In London, Ontario, Vision Soho, an alliance of several organizations, is currently addressing that city’s housing needs by rehabilitating the historic Victoria Hospital (1875). A total of over 650 units will be created. Why can’t Stratford be this forward-looking?
Local examples of Responsible and creative renovation.
– The Bradshaw Lofts (1903), 245 Downie Street
Heritage Stratford, James Anderson Award (2019)
– Edison’s (1845), 48 Ontario Street
– Perth County Inn (1868), 4 Huron Street
Heritage Stratford, James Anderson Award (2022)
– Gallery Stratford (formerly the old Pumphouse, 1883), 54 Romeo Street
Avoid environmental harm
Unnecessary demolition contributes to climate change.
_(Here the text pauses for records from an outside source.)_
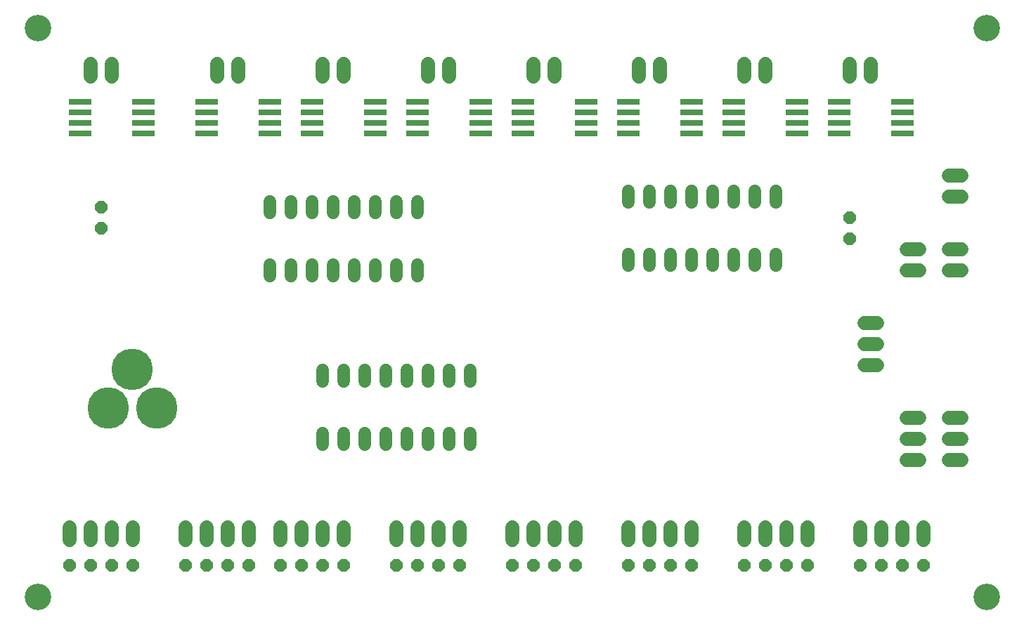
<source format=gbr>
G04 EAGLE Gerber RS-274X export*
G75*
%MOMM*%
%FSLAX34Y34*%
%LPD*%
%INSoldermask Top*%
%IPPOS*%
%AMOC8*
5,1,8,0,0,1.08239X$1,22.5*%
G01*
%ADD10C,3.203200*%
%ADD11C,1.727200*%
%ADD12P,1.649562X8X112.500000*%
%ADD13P,1.649562X8X292.500000*%
%ADD14C,1.524000*%
%ADD15P,1.649562X8X22.500000*%
%ADD16R,2.703200X0.703200*%
%ADD17C,5.003200*%


D10*
X25400Y711200D03*
X1168400Y711200D03*
X1168400Y25400D03*
X25400Y25400D03*
D11*
X1122680Y419100D02*
X1137920Y419100D01*
X1137920Y444500D02*
X1122680Y444500D01*
X1122680Y241300D02*
X1137920Y241300D01*
X1137920Y215900D02*
X1122680Y215900D01*
X1122680Y190500D02*
X1137920Y190500D01*
X1087120Y241300D02*
X1071880Y241300D01*
X1071880Y215900D02*
X1087120Y215900D01*
X1087120Y190500D02*
X1071880Y190500D01*
D12*
X1003300Y457200D03*
X1003300Y482600D03*
D13*
X101600Y495300D03*
X101600Y469900D03*
D11*
X1021080Y355600D02*
X1036320Y355600D01*
X1036320Y330200D02*
X1021080Y330200D01*
X1021080Y304800D02*
X1036320Y304800D01*
X1071880Y419100D02*
X1087120Y419100D01*
X1087120Y444500D02*
X1071880Y444500D01*
D14*
X914400Y501396D02*
X914400Y514604D01*
X889000Y514604D02*
X889000Y501396D01*
X812800Y501396D02*
X812800Y514604D01*
X787400Y514604D02*
X787400Y501396D01*
X863600Y501396D02*
X863600Y514604D01*
X838200Y514604D02*
X838200Y501396D01*
X762000Y501396D02*
X762000Y514604D01*
X736600Y514604D02*
X736600Y501396D01*
X736600Y438404D02*
X736600Y425196D01*
X762000Y425196D02*
X762000Y438404D01*
X787400Y438404D02*
X787400Y425196D01*
X812800Y425196D02*
X812800Y438404D01*
X838200Y438404D02*
X838200Y425196D01*
X863600Y425196D02*
X863600Y438404D01*
X889000Y438404D02*
X889000Y425196D01*
X914400Y425196D02*
X914400Y438404D01*
X304800Y425704D02*
X304800Y412496D01*
X330200Y412496D02*
X330200Y425704D01*
X406400Y425704D02*
X406400Y412496D01*
X431800Y412496D02*
X431800Y425704D01*
X355600Y425704D02*
X355600Y412496D01*
X381000Y412496D02*
X381000Y425704D01*
X457200Y425704D02*
X457200Y412496D01*
X482600Y412496D02*
X482600Y425704D01*
X482600Y488696D02*
X482600Y501904D01*
X457200Y501904D02*
X457200Y488696D01*
X431800Y488696D02*
X431800Y501904D01*
X406400Y501904D02*
X406400Y488696D01*
X381000Y488696D02*
X381000Y501904D01*
X355600Y501904D02*
X355600Y488696D01*
X330200Y488696D02*
X330200Y501904D01*
X304800Y501904D02*
X304800Y488696D01*
D11*
X520700Y652780D02*
X520700Y668020D01*
X495300Y668020D02*
X495300Y652780D01*
X393700Y652780D02*
X393700Y668020D01*
X368300Y668020D02*
X368300Y652780D01*
X1028700Y652780D02*
X1028700Y668020D01*
X1003300Y668020D02*
X1003300Y652780D01*
X901700Y652780D02*
X901700Y668020D01*
X876300Y668020D02*
X876300Y652780D01*
X266700Y652780D02*
X266700Y668020D01*
X241300Y668020D02*
X241300Y652780D01*
X114300Y652780D02*
X114300Y668020D01*
X88900Y668020D02*
X88900Y652780D01*
X774700Y652780D02*
X774700Y668020D01*
X749300Y668020D02*
X749300Y652780D01*
X647700Y652780D02*
X647700Y668020D01*
X622300Y668020D02*
X622300Y652780D01*
D14*
X368300Y222504D02*
X368300Y209296D01*
X393700Y209296D02*
X393700Y222504D01*
X469900Y222504D02*
X469900Y209296D01*
X495300Y209296D02*
X495300Y222504D01*
X419100Y222504D02*
X419100Y209296D01*
X444500Y209296D02*
X444500Y222504D01*
X520700Y222504D02*
X520700Y209296D01*
X546100Y209296D02*
X546100Y222504D01*
X546100Y285496D02*
X546100Y298704D01*
X520700Y298704D02*
X520700Y285496D01*
X495300Y285496D02*
X495300Y298704D01*
X469900Y298704D02*
X469900Y285496D01*
X444500Y285496D02*
X444500Y298704D01*
X419100Y298704D02*
X419100Y285496D01*
X393700Y285496D02*
X393700Y298704D01*
X368300Y298704D02*
X368300Y285496D01*
D11*
X1016000Y109220D02*
X1016000Y93980D01*
X1041400Y93980D02*
X1041400Y109220D01*
X876300Y109220D02*
X876300Y93980D01*
X901700Y93980D02*
X901700Y109220D01*
X736600Y109220D02*
X736600Y93980D01*
X762000Y93980D02*
X762000Y109220D01*
X596900Y109220D02*
X596900Y93980D01*
X622300Y93980D02*
X622300Y109220D01*
X457200Y109220D02*
X457200Y93980D01*
X482600Y93980D02*
X482600Y109220D01*
X317500Y109220D02*
X317500Y93980D01*
X342900Y93980D02*
X342900Y109220D01*
X203200Y109220D02*
X203200Y93980D01*
X228600Y93980D02*
X228600Y109220D01*
X63500Y109220D02*
X63500Y93980D01*
X88900Y93980D02*
X88900Y109220D01*
X1092200Y109220D02*
X1092200Y93980D01*
X1066800Y93980D02*
X1066800Y109220D01*
X952500Y109220D02*
X952500Y93980D01*
X927100Y93980D02*
X927100Y109220D01*
X812800Y109220D02*
X812800Y93980D01*
X787400Y93980D02*
X787400Y109220D01*
X673100Y109220D02*
X673100Y93980D01*
X647700Y93980D02*
X647700Y109220D01*
X533400Y109220D02*
X533400Y93980D01*
X508000Y93980D02*
X508000Y109220D01*
X393700Y109220D02*
X393700Y93980D01*
X368300Y93980D02*
X368300Y109220D01*
X279400Y109220D02*
X279400Y93980D01*
X254000Y93980D02*
X254000Y109220D01*
X139700Y109220D02*
X139700Y93980D01*
X114300Y93980D02*
X114300Y109220D01*
D15*
X1016000Y63500D03*
X1041400Y63500D03*
X508000Y63500D03*
X533400Y63500D03*
X317500Y63500D03*
X342900Y63500D03*
X368300Y63500D03*
X393700Y63500D03*
X203200Y63500D03*
X228600Y63500D03*
X254000Y63500D03*
X279400Y63500D03*
X63500Y63500D03*
X88900Y63500D03*
X114300Y63500D03*
X139700Y63500D03*
X1066800Y63500D03*
X1092200Y63500D03*
X876300Y63500D03*
X901700Y63500D03*
X927100Y63500D03*
X952500Y63500D03*
X736600Y63500D03*
X762000Y63500D03*
X787400Y63500D03*
X812800Y63500D03*
X596900Y63500D03*
X622300Y63500D03*
X647700Y63500D03*
X673100Y63500D03*
X457200Y63500D03*
X482600Y63500D03*
D11*
X1122680Y508000D02*
X1137920Y508000D01*
X1137920Y533400D02*
X1122680Y533400D01*
D16*
X482600Y622300D03*
X482600Y609600D03*
X482600Y596900D03*
X482600Y584200D03*
X558700Y622300D03*
X558700Y609600D03*
X558700Y596900D03*
X558700Y584200D03*
X355600Y622300D03*
X355600Y609600D03*
X355600Y596900D03*
X355600Y584200D03*
X431700Y622300D03*
X431700Y609600D03*
X431700Y596900D03*
X431700Y584200D03*
X990600Y622300D03*
X990600Y609600D03*
X990600Y596900D03*
X990600Y584200D03*
X1066700Y622300D03*
X1066700Y609600D03*
X1066700Y596900D03*
X1066700Y584200D03*
X863600Y622300D03*
X863600Y609600D03*
X863600Y596900D03*
X863600Y584200D03*
X939700Y622300D03*
X939700Y609600D03*
X939700Y596900D03*
X939700Y584200D03*
X228600Y622300D03*
X228600Y609600D03*
X228600Y596900D03*
X228600Y584200D03*
X304700Y622300D03*
X304700Y609600D03*
X304700Y596900D03*
X304700Y584200D03*
X76200Y622300D03*
X76200Y609600D03*
X76200Y596900D03*
X76200Y584200D03*
X152300Y622300D03*
X152300Y609600D03*
X152300Y596900D03*
X152300Y584200D03*
X736600Y622300D03*
X736600Y609600D03*
X736600Y596900D03*
X736600Y584200D03*
X812700Y622300D03*
X812700Y609600D03*
X812700Y596900D03*
X812700Y584200D03*
X609600Y622300D03*
X609600Y609600D03*
X609600Y596900D03*
X609600Y584200D03*
X685700Y622300D03*
X685700Y609600D03*
X685700Y596900D03*
X685700Y584200D03*
D17*
X139100Y300000D03*
X169100Y253000D03*
X110100Y253000D03*
M02*

</source>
The “embodied carbon” of existing buildings accounts for 11% of the world’s carbon footprint, which contributes to the Greenhouse gases causing climate change.
New construction will needlessly release still more CO2 into the atmosphere. According to to the Portland Cement Association, the production of one cubic meter of concrete emits about 181 kgs of carbon (https://www.cement.org/docs/default-source/th-paving-pdfs/sustainability/carbon-foot-print.pdf). Even if Avon Crest was replaced by a more energy efficient building, it would still take as long as 50-55 years to offset the carbon debt created through demolition.
Ed van der Maarel, Principal Heritage Architect, Partner and CEO at a+LiNK Architecture, pointed out that “designated materials” such as asbestos and lead must first be removed whether or not Avon Crest is demolished. “There is no cost saving to demolishing and removing designated materials compared with restoration.”
Demolishing such a massive building contravenes both Stratford’s Greenhouse Gas Reduction Plan and its Official Plan, which “encourages the rehabilitation of older buildings and recognizes the significance of heritage landmarks and their role in enhancing their surroundings.” Why ask citizens to recycle when corporations can pollute at will?